Sheffield Olympic Legacy Park is celebrating the first birthday of its junior parkrun with a month-long virtual event.
As parkrun is currently on hold due to Covid-19, runners of all ages are invited to mark the occasion by completing a “(not)parkrun” on the usual 2km junior parkrun course at any time throughout November.
(not)parkrun is an opportunity for runners to submit a walk, jog, or run, on a route of their choosing, wherever they are and following appropriate, local pandemic guidance for physical activity.
Thomas McCart, event director of Sheffield Olympic Legacy Park junior parkrun, said: “When we launched our junior parkrun last year (pictured above), we were incredibly excited to encourage more children across the city to take part in such an amazing initiative.

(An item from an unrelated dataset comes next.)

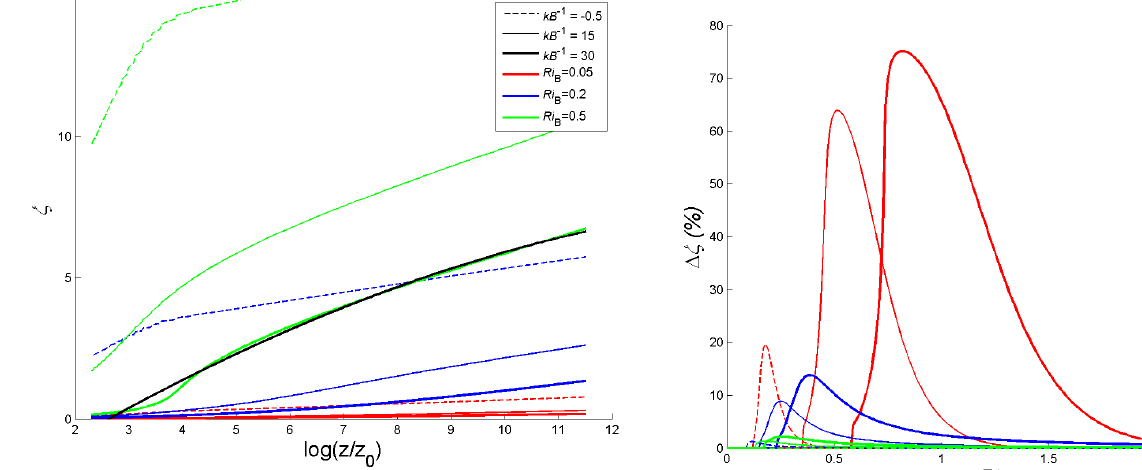
Fig. 4. Relative error after five steps of iteration with CB05 equa- tions under certain z 0 and z 0 h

“The response from runners and volunteers has been incredible, and whilst Covid-19 has unfortunately caused us to temporarily pause the weekly events, we think this month long celebration of not(parkrun) is a great opportunity for all those who are missing parkrun to show their support for us and get in some good exercise.”
not(parkrun) is not necessarily about walking, jogging, or running at your regular parkrun location at your regular parkrun time.
It works a bit like the parkrun ‘Freedom run’ – an opportunity for you to self-declare the date and time of a walk, jog or run and at the same time represent your home parkrun. You can record up to one activity per day, with your fastest time each week included in a weekly results table.
There’s no need to re-register to take part, your existing parkrun profile will allow you to log and view your (not)parkruns.
The 2km, traffic-free (not)parkrun at Sheffield Olympic Legacy Park takes in two laps of the Park, following the 1km Outdoor City Run Route, passing the flame from the World Student Games and finishing on the 100m track in the centre of the Park.
Runners are encouraged to share highlights from their (not)parkrun at Sheffield Olympic Legacy Park on Facebook via @sheffieldolpjuniors so pictures can be used as part of an “anniversary montage” at the end of the month.
Sheffield Olympic Legacy Park is also home to Sheffield Hallam University’s Advanced Wellbeing Research Centre, which has been part of the parkrun Research Board – who are responsible for overseeing high quality research linked to parkrun worldwide – since 2016.
Steve Haake, chairman of the parkrun Research Board, who was awarded an OBE for services to sport in the Queen’s Birthday Honours earlier this month said: “Physical activity is one of the simplest things you can do to support health and wellbeing and it is delightful to see young children running with their parents.
“Of all the parkruns I’ve been to, this is the one that has made me most excited, with its location right next door to my place of work and on the site of the old Don Valley Stadium, with its rich sporting history. I look forward to a time when we can take part in parkrun together again, but until then these virtual events are a great way to mark this anniversary.”